▸ **EXERCISE DETAILS**
Return the text of every record below word for word, and omit the pictures from your answer.

▸ **DATASET ENTRIES**
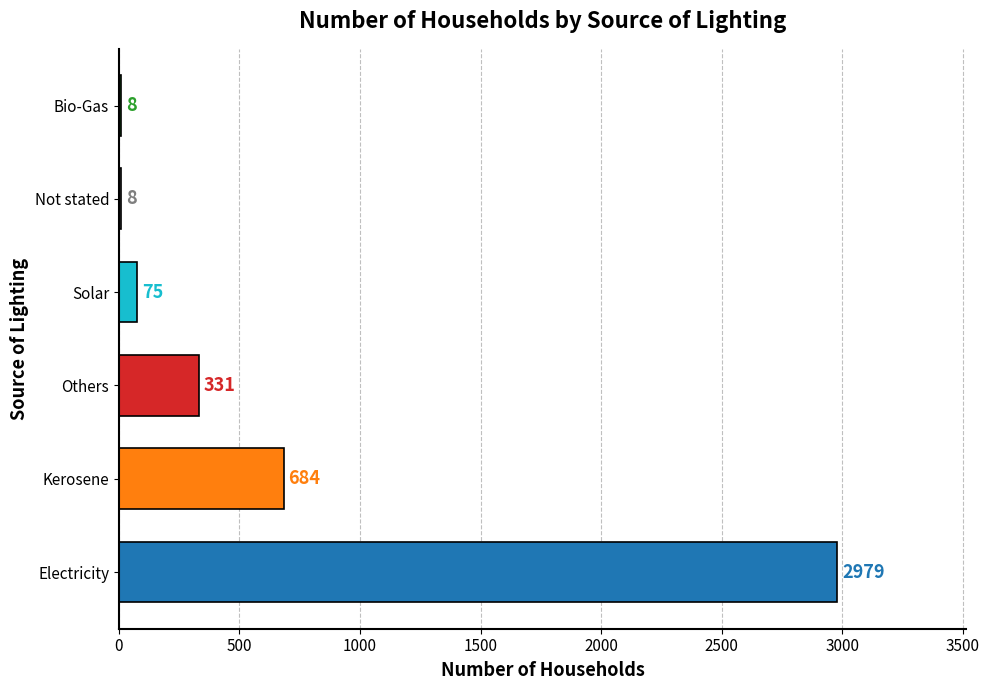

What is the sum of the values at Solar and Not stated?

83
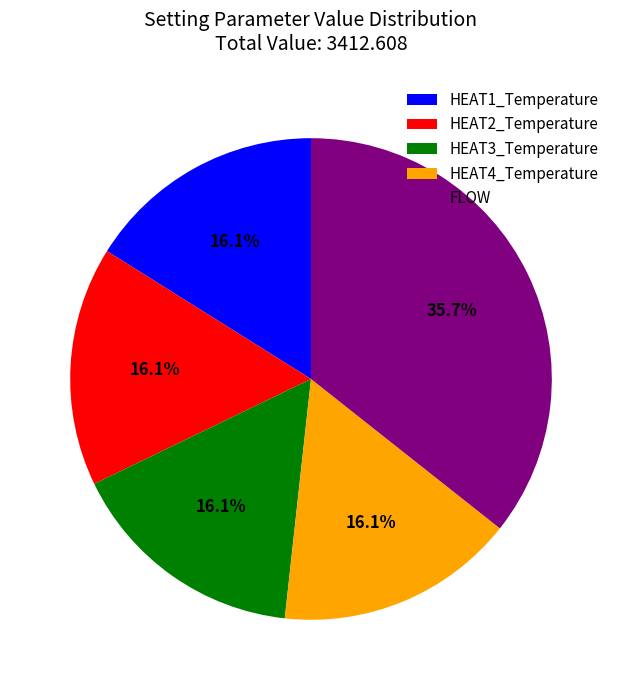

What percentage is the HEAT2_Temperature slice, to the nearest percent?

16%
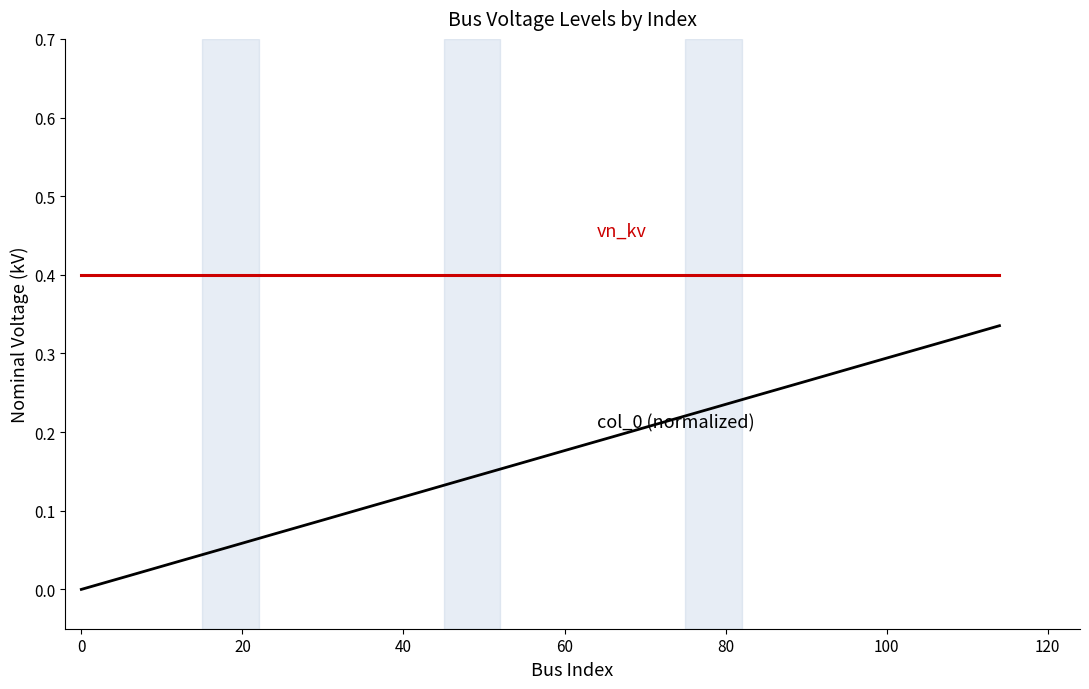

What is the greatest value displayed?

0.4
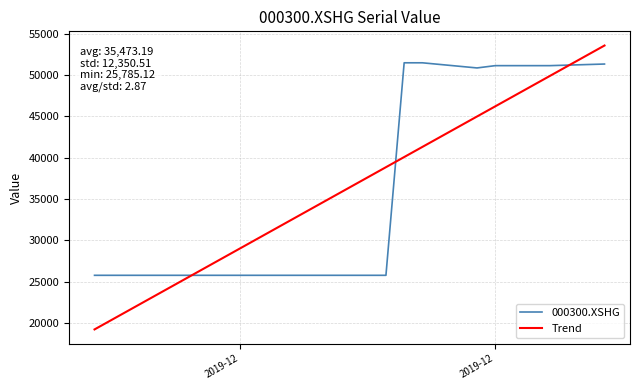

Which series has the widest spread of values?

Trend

▸ **SOLUTION TO THE PROBLEM**
What is the sum of the values at Solar and Not stated?

83

What percentage is the HEAT2_Temperature slice, to the nearest percent?

16%

What is the greatest value displayed?

0.4

Which series has the widest spread of values?

Trend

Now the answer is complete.